The question over how Justice Ginsburg should be remembered has caused many people to reflect on the nature of the Supreme Court as an institution and to consider Ginsburg’s actions in this broader context. Abrams contends that Justice Ginsburg did indeed cause harm in her career, but she was following her job as a Supreme Court justice. Ginsburg’s duty, Abrams explains, was interpreting the Constitution, so her actions in that role do not necessarily reflect her personal beliefs.
“I believe that she has ruled in favor of what the Constitution has said, but that is absolutely a reason to take issue with the way our Constitution is written and the way the Supreme Court exists,”Abrams said.

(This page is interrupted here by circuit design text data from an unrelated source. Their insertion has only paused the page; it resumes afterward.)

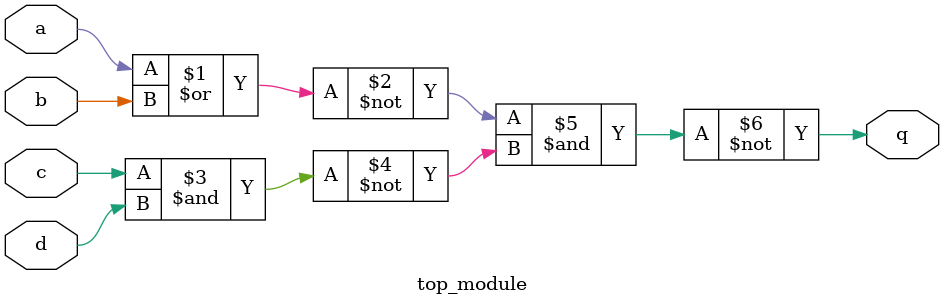
<source format=sv>
module top_module (
  input a,
  input b,
  input c,
  input d,
  output q
);

  assign q = ~(~(a | b) & ~(c & d));

endmodule

</source>
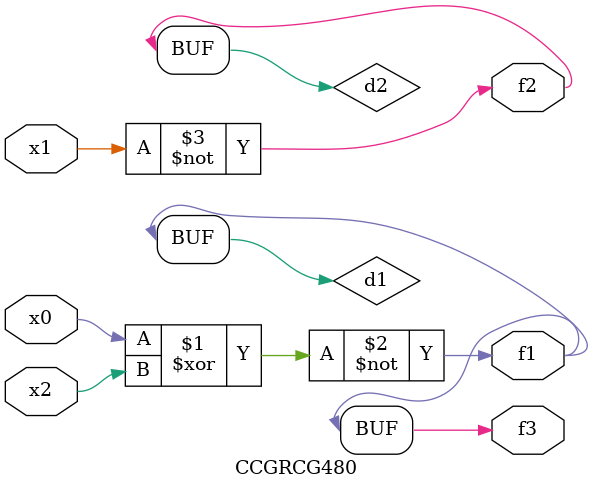
<source format=v>
module CCGRCG480(
	input x0, x1, x2,
	output f1, f2, f3
);

	wire d1, d2, d3;

	xnor (d1, x0, x2);
	nand (d2, x1);
	nor (d3, x1, x2);
	assign f1 = d1;
	assign f2 = d2;
	assign f3 = d1;
endmodule

</source>
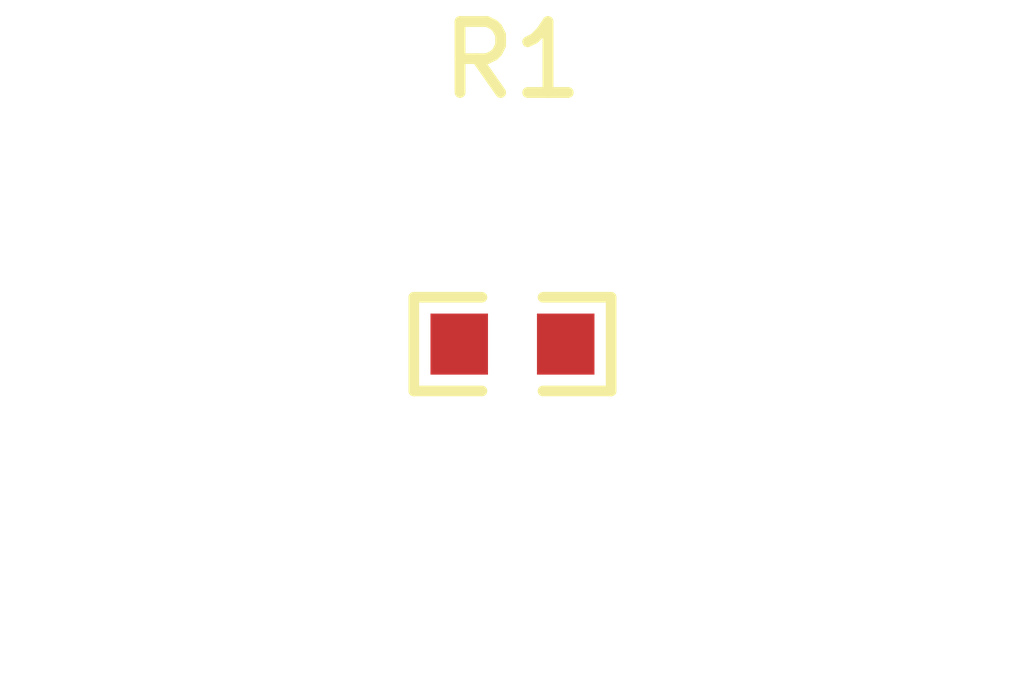
<source format=kicad_pcb>
(kicad_pcb
    (version 20241229)
    (generator "atopile")
    (generator_version "0.12.4")
    (general
        (thickness 1.6)
        (legacy_teardrops no)
    )
    (paper "A4")
    (layers
        (0 "F.Cu" signal)
        (31 "B.Cu" signal)
        (32 "B.Adhes" user "B.Adhesive")
        (33 "F.Adhes" user "F.Adhesive")
        (34 "B.Paste" user)
        (35 "F.Paste" user)
        (36 "B.SilkS" user "B.Silkscreen")
        (37 "F.SilkS" user "F.Silkscreen")
        (38 "B.Mask" user)
        (39 "F.Mask" user)
        (40 "Dwgs.User" user "User.Drawings")
        (41 "Cmts.User" user "User.Comments")
        (42 "Eco1.User" user "User.Eco1")
        (43 "Eco2.User" user "User.Eco2")
        (44 "Edge.Cuts" user)
        (45 "Margin" user)
        (46 "B.CrtYd" user "B.Courtyard")
        (47 "F.CrtYd" user "F.Courtyard")
        (48 "B.Fab" user)
        (49 "F.Fab" user)
        (50 "User.1" user)
        (51 "User.2" user)
        (52 "User.3" user)
        (53 "User.4" user)
        (54 "User.5" user)
        (55 "User.6" user)
        (56 "User.7" user)
        (57 "User.8" user)
        (58 "User.9" user)
    )
    (setup
        (pad_to_mask_clearance 0)
        (allow_soldermask_bridges_in_footprints no)
        (pcbplotparams
            (layerselection 0x00010fc_ffffffff)
            (plot_on_all_layers_selection 0x0000000_00000000)
            (disableapertmacros no)
            (usegerberextensions no)
            (usegerberattributes yes)
            (usegerberadvancedattributes yes)
            (creategerberjobfile yes)
            (dashed_line_dash_ratio 12)
            (dashed_line_gap_ratio 3)
            (svgprecision 4)
            (plotframeref no)
            (mode 1)
            (useauxorigin no)
            (hpglpennumber 1)
            (hpglpenspeed 20)
            (hpglpendiameter 15)
            (pdf_front_fp_property_popups yes)
            (pdf_back_fp_property_popups yes)
            (dxfpolygonmode yes)
            (dxfimperialunits yes)
            (dxfusepcbnewfont yes)
            (psnegative no)
            (psa4output no)
            (plot_black_and_white yes)
            (plotinvisibletext no)
            (sketchpadsonfab no)
            (plotreference yes)
            (plotvalue yes)
            (plotpadnumbers no)
            (hidednponfab no)
            (sketchdnponfab yes)
            (crossoutdnponfab yes)
            (plotfptext yes)
            (subtractmaskfromsilk no)
            (outputformat 1)
            (mirror no)
            (drillshape 1)
            (scaleselection 1)
            (outputdirectory "")
        )
    )
    (net 0 "")
    (net 1 "footprint-net-0")
    (net 2 "footprint-net-1")
    (footprint "UNI_ROYAL_0603WAF1000T5E:R0603" (layer "F.Cu") (at 0 0 0))
)
</source>
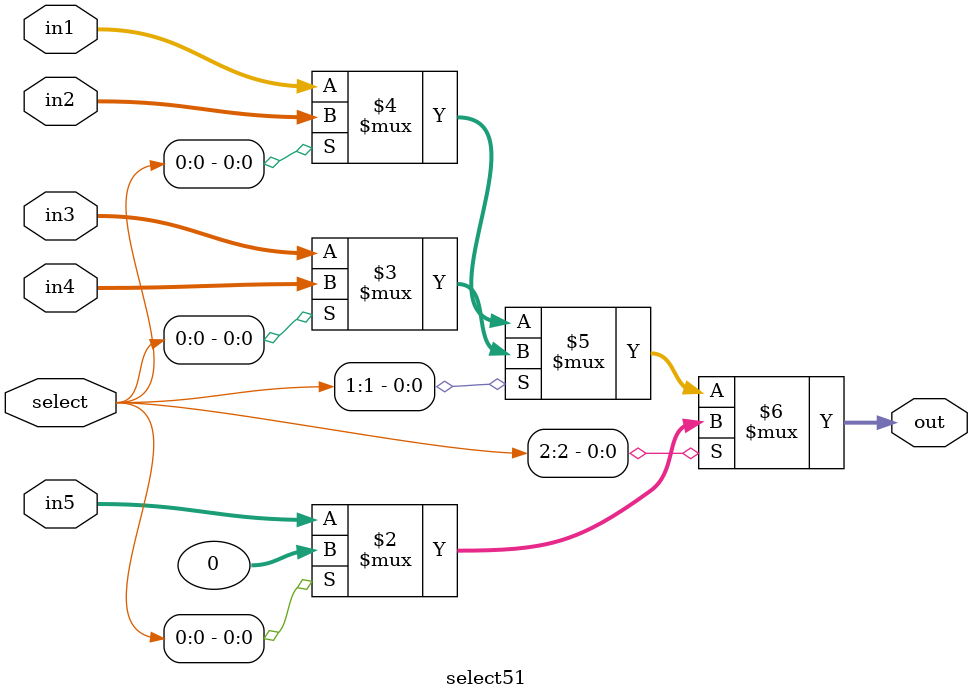
<source format=v>
module select51(in1, in2, in3, in4, in5, select, out);
	input [31:0] in1, in2, in3, in4, in5;
	input [2:0] select;
	// in1 == 1
	// in2 == 2
	// in3 == 3
	// in4 == 4
	// in5 == 5
	
	output [31:0] out;
	
	assign out = select[2] ? (select[0] ? 31'b0 : in5) : (select[1] ? (select[0] ? in4 : in3) : (select[0] ? in2 : in1)); 
	
endmodule 
</source>
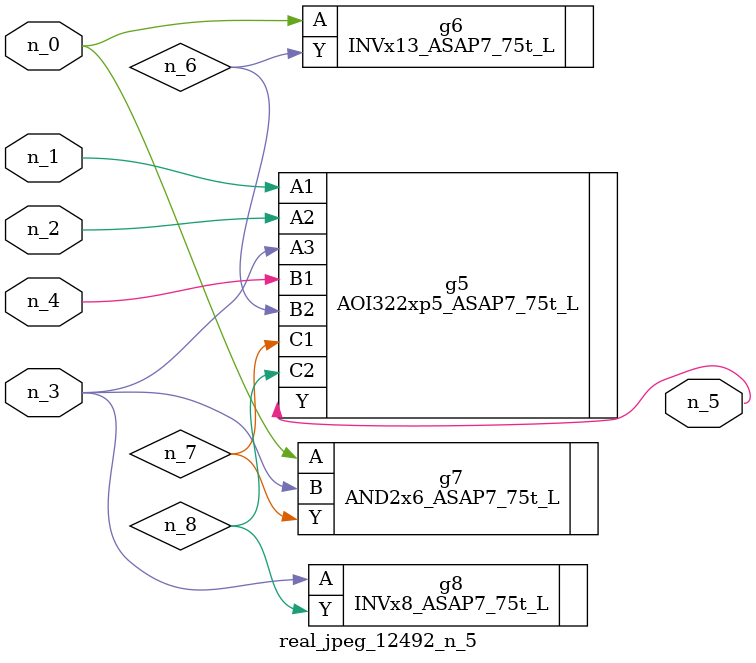
<source format=v>
module real_jpeg_12492_n_5 (n_4, n_0, n_1, n_2, n_3, n_5);

input n_4;
input n_0;
input n_1;
input n_2;
input n_3;

output n_5;

wire n_8;
wire n_6;
wire n_7;

INVx13_ASAP7_75t_L g6 ( 
.A(n_0),
.Y(n_6)
);

AND2x6_ASAP7_75t_L g7 ( 
.A(n_0),
.B(n_3),
.Y(n_7)
);

AOI322xp5_ASAP7_75t_L g5 ( 
.A1(n_1),
.A2(n_2),
.A3(n_3),
.B1(n_4),
.B2(n_6),
.C1(n_7),
.C2(n_8),
.Y(n_5)
);

INVx8_ASAP7_75t_L g8 ( 
.A(n_3),
.Y(n_8)
);


endmodule
</source>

Others argue the Constitution is an inherently oppressive document due to the heinous origins of the United States, and therefore Justice Ginsburg’s actions on behalf of the judicial branch should be held against her.
“RBG actively helped expand and uphold the racist, capitalist and imperialist empire that is America, just like all other Supreme Court [justices] do … I do not think anyone who works for the settler colonial American government should be honored,” Olivia Massie ’22 said.
Another powerful way in which Justice Ginsburg’s death has affected Wellesley students is in what it means for the future of certain human rights. Many students, regardless of who Justice Ginsburg was, are extremely fearful of the trajectory of the Supreme Court in her absence. The issues for which she was a reliable champion — like reproductive freedom and marriage equality — are now threatened. These fears were hardened after Donald Trump’s replacement nominee Amy Coney Barrett was sworn in on Oct. 27. Barrett’s presence adds weight to the conservative wing of the Court. Her past work has sought to curb abortion rights, gun control, and the Affordable Care Act.
“The ultra-conservative backgrounds of most of the current justices means that the lives and freedoms of so many marginalized communities are being put at risk … The notion that the hard work, strife, and sacrifices of those who fought so hard to secure a more equitable world could be undone makes me simultaneously furious, devastated, and disappointed,” Khan said.
James hopes that this anxiety will push people to question the institution that Justice Ginsburg worked for.
“If the only thing preventing your human rights from being taken away is one woman, maybe it’s not a good system of government,” James said. “Perhaps there is a better system of government out there — one not based on slavery, genocide, settler colonialism, imperialism and capitalism.”